§ PROBLEM REQUIREMENTS
Copy out the entries word for word, leaving images aside.

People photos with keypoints
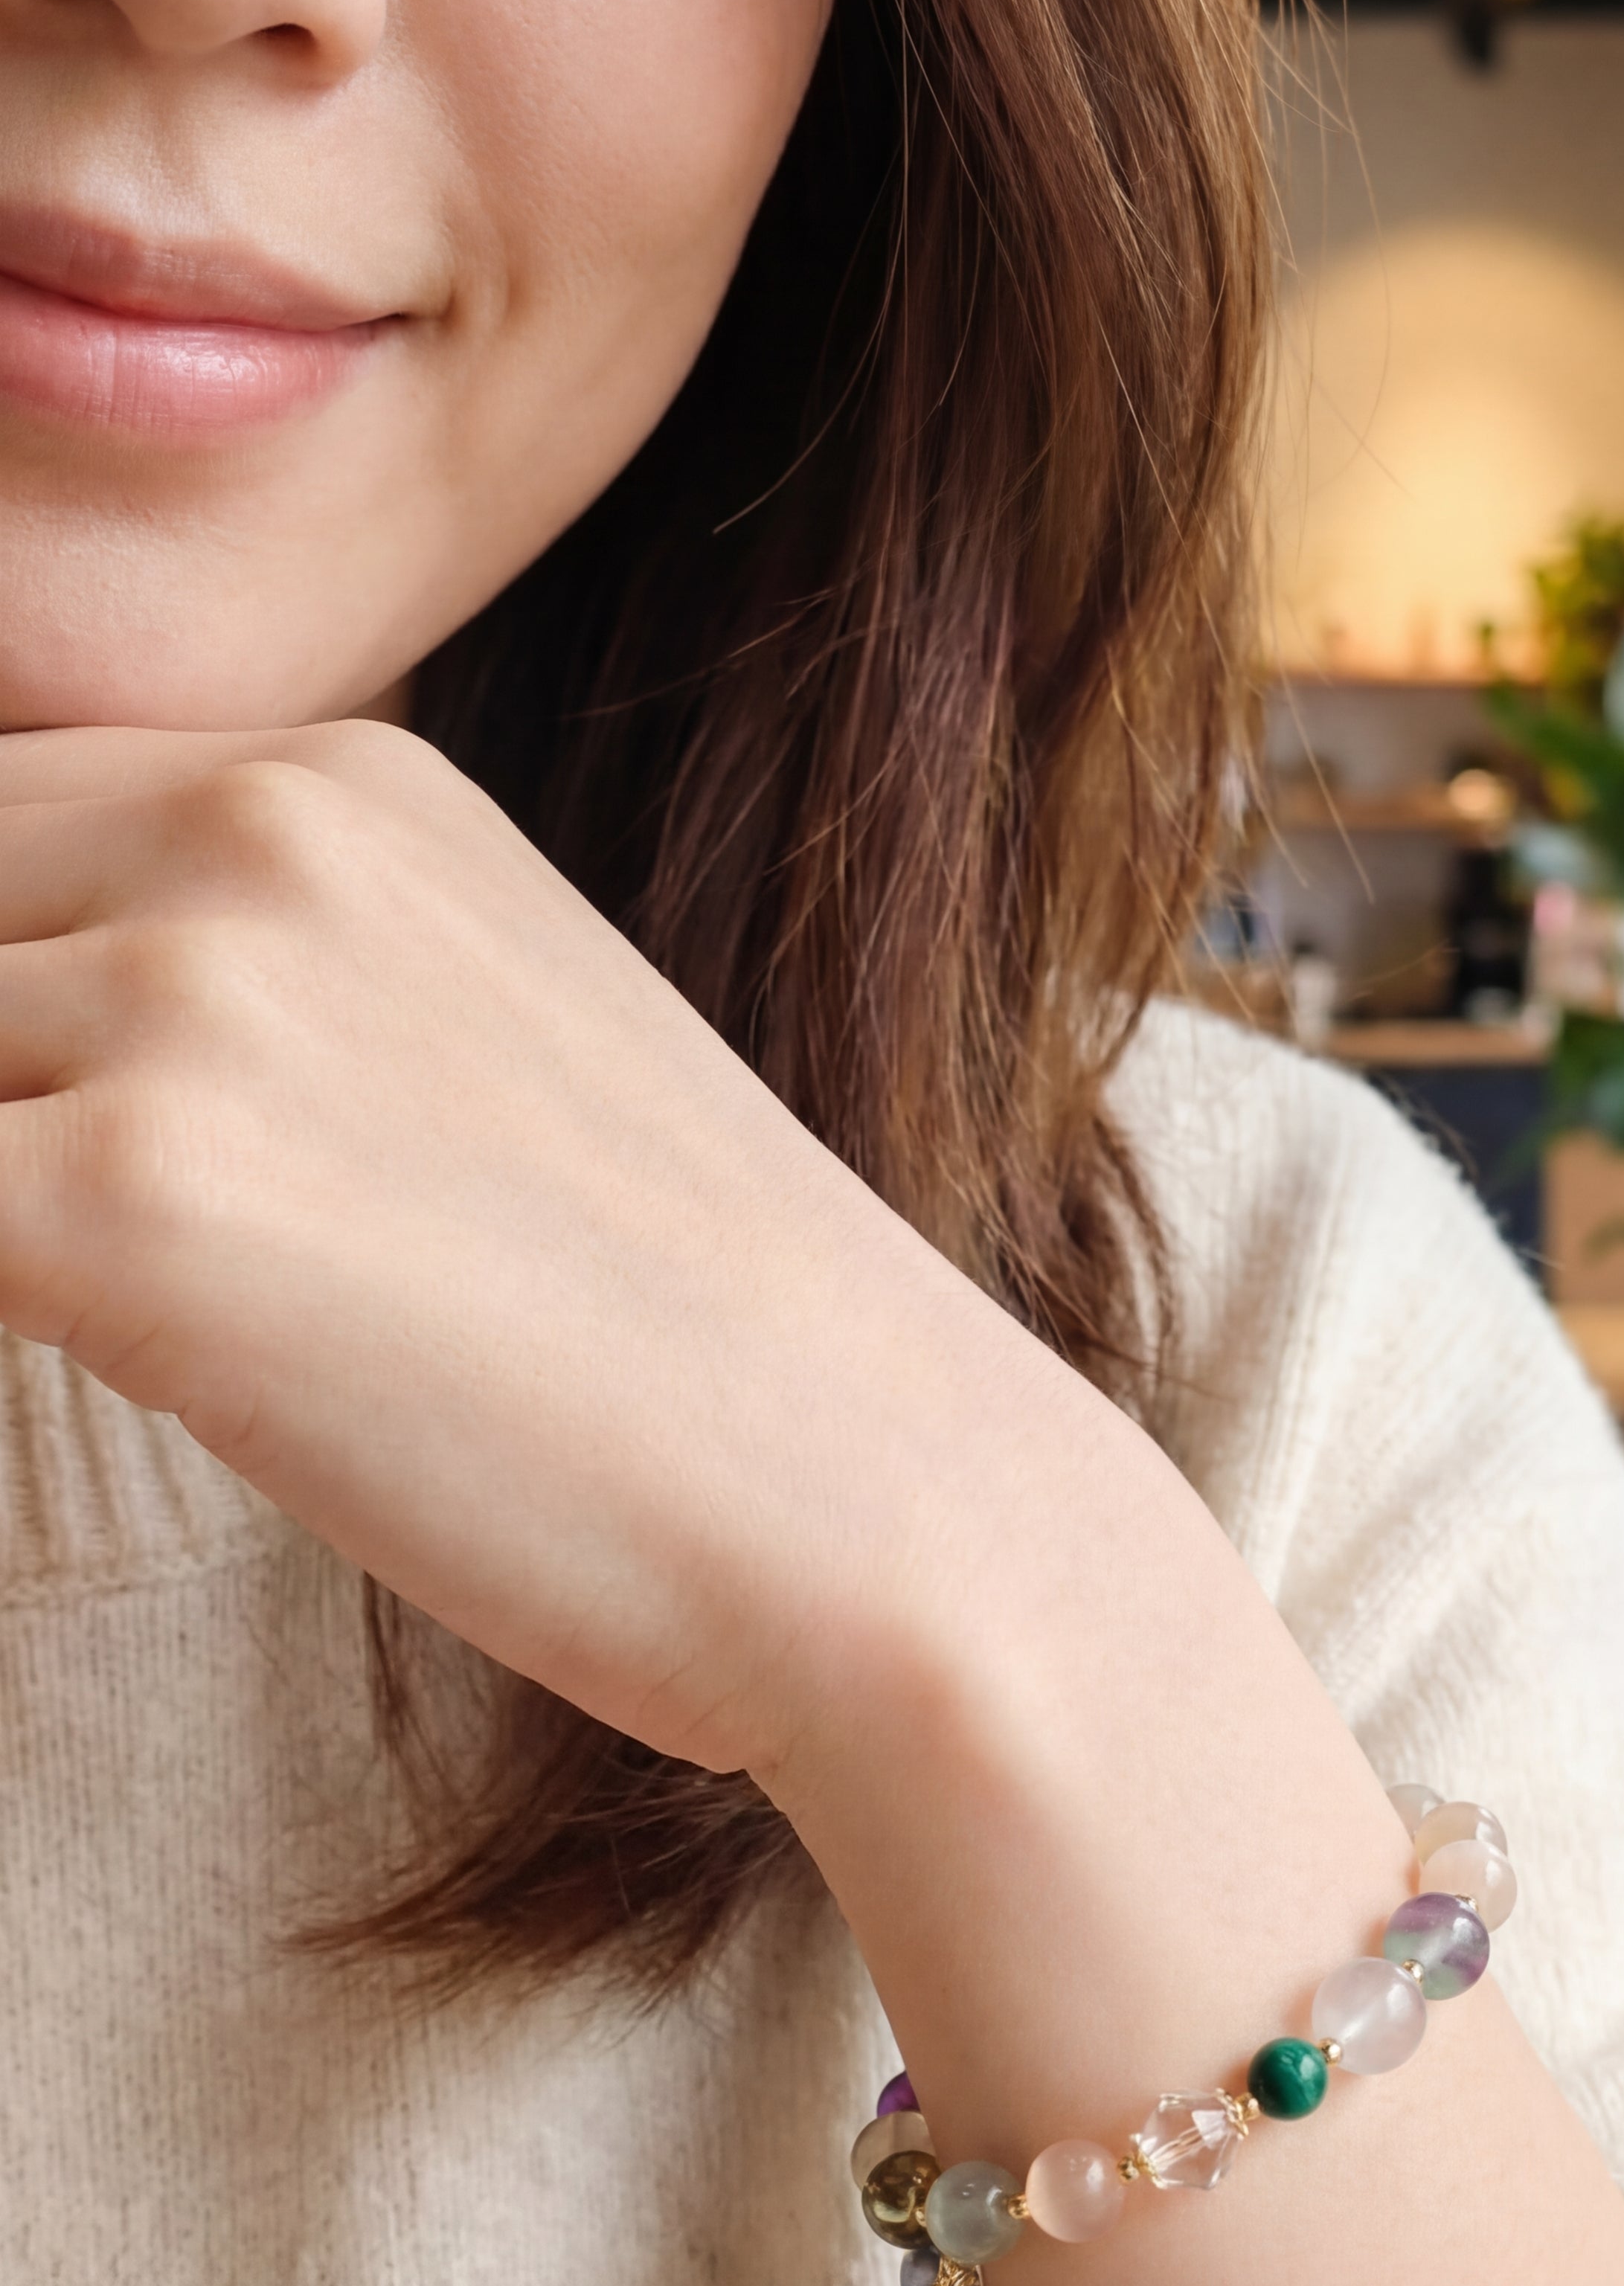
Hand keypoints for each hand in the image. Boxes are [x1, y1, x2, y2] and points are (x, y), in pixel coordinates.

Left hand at [0, 718, 990, 1771]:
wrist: (875, 1502)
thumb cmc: (694, 1349)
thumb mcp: (481, 1050)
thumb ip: (260, 995)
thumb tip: (37, 1070)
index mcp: (342, 783)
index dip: (10, 1019)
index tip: (113, 1155)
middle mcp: (248, 830)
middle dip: (3, 1113)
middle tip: (140, 1258)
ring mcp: (181, 1007)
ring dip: (10, 1213)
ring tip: (193, 1326)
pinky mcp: (119, 1206)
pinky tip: (124, 1383)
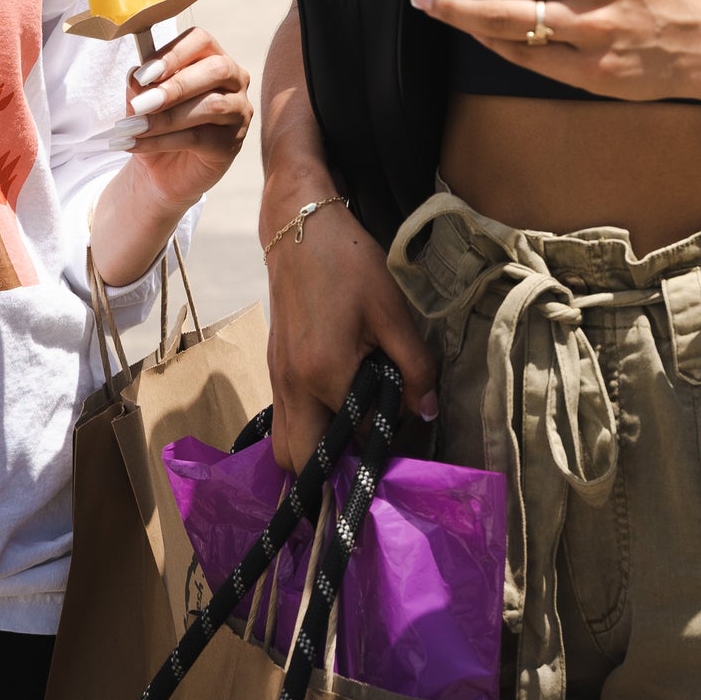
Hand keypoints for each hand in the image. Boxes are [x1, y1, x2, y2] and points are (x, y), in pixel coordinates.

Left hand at [115, 25, 252, 215]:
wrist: (158, 169)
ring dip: (166, 117)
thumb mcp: (141, 102)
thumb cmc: (154, 125)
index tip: (143, 74)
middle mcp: (234, 81)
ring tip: (131, 127)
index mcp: (211, 58)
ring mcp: (238, 113)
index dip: (174, 53)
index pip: (201, 41)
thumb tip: (135, 76)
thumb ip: (141, 87)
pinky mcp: (231, 144)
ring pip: (212, 105)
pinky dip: (162, 140)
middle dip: (176, 85)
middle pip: (217, 69)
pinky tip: (135, 144)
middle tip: (141, 103)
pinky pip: (200, 138)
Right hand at [262, 195, 435, 469]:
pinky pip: (284, 421)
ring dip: (315, 453)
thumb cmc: (349, 264)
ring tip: (355, 434)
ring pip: (285, 447)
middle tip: (372, 452)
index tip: (408, 436)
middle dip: (334, 471)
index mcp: (326, 375)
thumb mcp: (392, 311)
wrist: (299, 228)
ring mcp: (277, 381)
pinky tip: (338, 409)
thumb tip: (427, 411)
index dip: (385, 442)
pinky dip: (306, 429)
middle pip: (302, 463)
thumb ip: (414, 365)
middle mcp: (293, 388)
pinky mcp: (273, 369)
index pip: (357, 437)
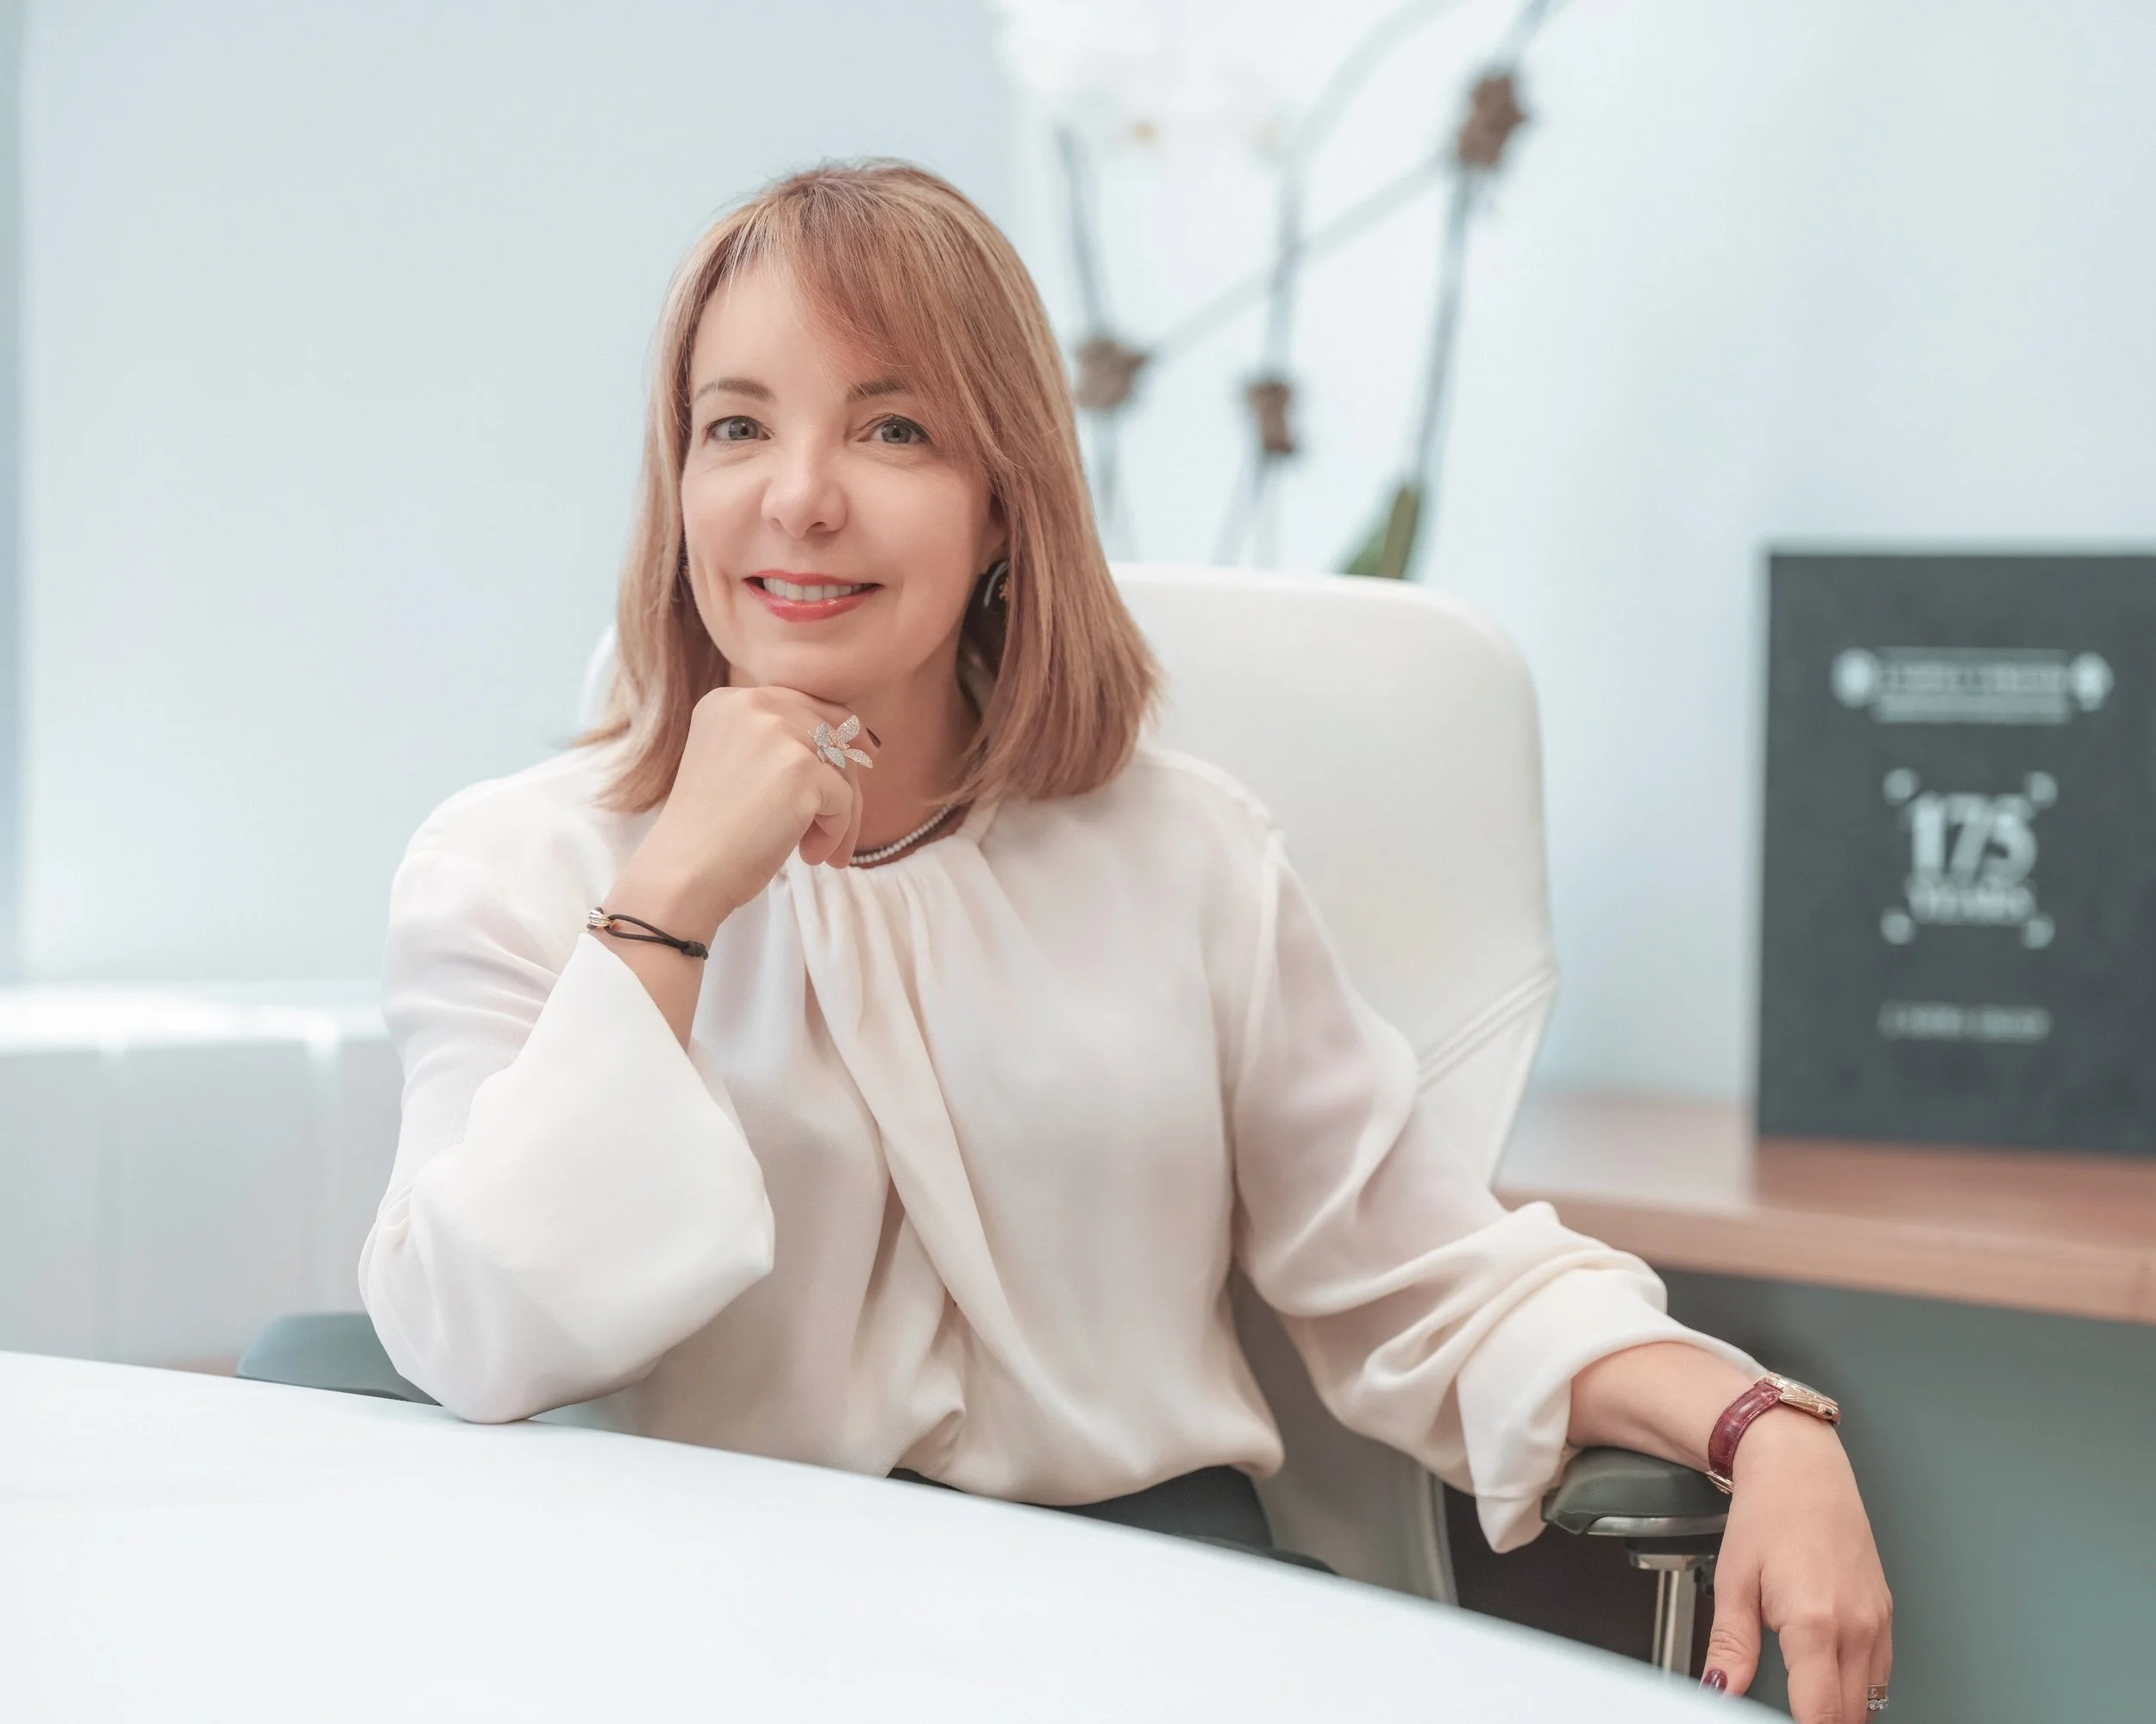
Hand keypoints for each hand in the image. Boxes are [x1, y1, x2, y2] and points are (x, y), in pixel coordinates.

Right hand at [615, 684, 878, 938]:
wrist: (684, 872)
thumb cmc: (710, 835)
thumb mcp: (736, 766)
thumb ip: (781, 744)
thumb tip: (861, 741)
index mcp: (729, 701)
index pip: (807, 706)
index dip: (839, 736)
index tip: (860, 761)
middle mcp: (752, 704)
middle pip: (832, 733)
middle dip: (845, 783)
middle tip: (838, 828)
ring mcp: (777, 732)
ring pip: (843, 769)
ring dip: (840, 816)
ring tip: (816, 850)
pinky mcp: (800, 768)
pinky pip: (845, 799)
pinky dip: (836, 833)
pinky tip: (808, 855)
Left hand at [1705, 1409, 1892, 1720]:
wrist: (1802, 1467)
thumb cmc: (1769, 1512)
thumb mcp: (1733, 1579)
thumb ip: (1731, 1646)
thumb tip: (1719, 1689)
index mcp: (1815, 1622)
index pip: (1819, 1714)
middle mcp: (1856, 1626)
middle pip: (1848, 1715)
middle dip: (1819, 1723)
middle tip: (1788, 1713)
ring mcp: (1876, 1620)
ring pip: (1870, 1699)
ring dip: (1840, 1711)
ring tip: (1805, 1703)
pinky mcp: (1885, 1613)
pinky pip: (1879, 1672)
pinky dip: (1857, 1688)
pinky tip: (1828, 1681)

§ SOLUTION TO THIS PROBLEM
Hand keypoints for each hand in the image. Boxes are [x1, y1, x2, y2] and points are (x, y), in pixel coordinates.

Left hand at [0, 718, 990, 1771]:
wrist: (875, 1502)
thumb cmc: (694, 1349)
thumb mcp: (481, 1050)
thumb ip: (260, 995)
thumb tip: (37, 1070)
index mcp: (342, 783)
index dip: (10, 1019)
index tip: (113, 1155)
middle mcp: (248, 830)
middle dip: (3, 1113)
middle tip: (140, 1258)
ring mcp: (181, 1007)
ring dip: (10, 1213)
ring tip: (193, 1326)
pinky mcp: (119, 1206)
pinky tip: (124, 1383)
Hand keypoints for each hand in the image. Boxes are [x1, y1, x2, y2] and points are (x, y), in pixel coordinates.

Left hand at [115, 25, 252, 215]:
wrist: (158, 169)
ring dip: (166, 117)
thumb mcp: (141, 102)
thumb cmc: (154, 125)
index tip: (143, 74)
middle mcp: (234, 81)
ring tip: (131, 127)
index mcp: (211, 58)
ring mcp: (238, 113)
index dip: (174, 53)
index pip: (201, 41)
thumb tip: (135, 76)
thumb ip: (141, 87)
pinky mcp: (231, 144)
ring pip: (212, 105)
pinky dip: (162, 140)
middle dip: (176, 85)
middle pip: (217, 69)
pinky tip: (135, 144)
middle tip: (141, 103)
pinky pip: (200, 138)
Right hand at [262, 195, 435, 469]:
pinky pip: (284, 421)
ring dip: (315, 453)
thumb cmc: (349, 264)
ring tip: (355, 434)
ring pip: (285, 447)
middle tip: (372, 452)
index tip: (408, 436)
middle dip: (334, 471)
index mcp: (326, 375)
thumb mcp: (392, 311)
wrist: (299, 228)
ring mcp: (277, 381)
pinky tip: (338, 409)
thumb tip: (427, 411)
index dip: (385, 442)
pinky dip: (306, 429)
middle pip: (302, 463)
thumb ip: (414, 365)
middle mcp: (293, 388)
pinky mcp: (273, 369)
index pip: (357, 437)
Hand keypoints for each hand in the image. Boxes are [x1, y1, x2, y2] and points are (x, y), in pixel coordinates.

Right hand at [615, 684, 878, 938]:
wrist: (684, 872)
thumb cmc: (710, 835)
thumb mcp: (736, 766)
thumb ip: (781, 744)
thumb tip: (861, 741)
index mcp: (729, 701)
index pip: (807, 706)
index dip: (839, 736)
index tip: (860, 761)
middle mcp: (752, 704)
middle pip: (832, 733)
middle dip: (845, 783)
middle tip: (838, 828)
ring mcp: (777, 732)
ring pip: (843, 769)
ring dip: (840, 816)
ring tip: (816, 850)
pinky mcp: (800, 768)
pinky pip: (845, 799)
pinky dip: (836, 833)
pinky tip: (808, 855)
Left hand at [1705, 1409, 1892, 1720]:
wrist: (1802, 1467)
thumb cmc: (1769, 1512)
thumb mcp: (1733, 1579)
thumb ip: (1731, 1646)
thumb tip: (1719, 1689)
index mcp: (1815, 1622)
index pip: (1819, 1714)
middle mcp: (1856, 1626)
middle pip: (1848, 1715)
middle dip: (1819, 1723)
middle tip: (1788, 1713)
ring mcp: (1876, 1620)
ring pip: (1870, 1699)
ring dip: (1840, 1711)
ring tip: (1805, 1703)
pinky mcp: (1885, 1613)
pinky pip: (1879, 1672)
pinky dip: (1857, 1688)
pinky tip: (1828, 1681)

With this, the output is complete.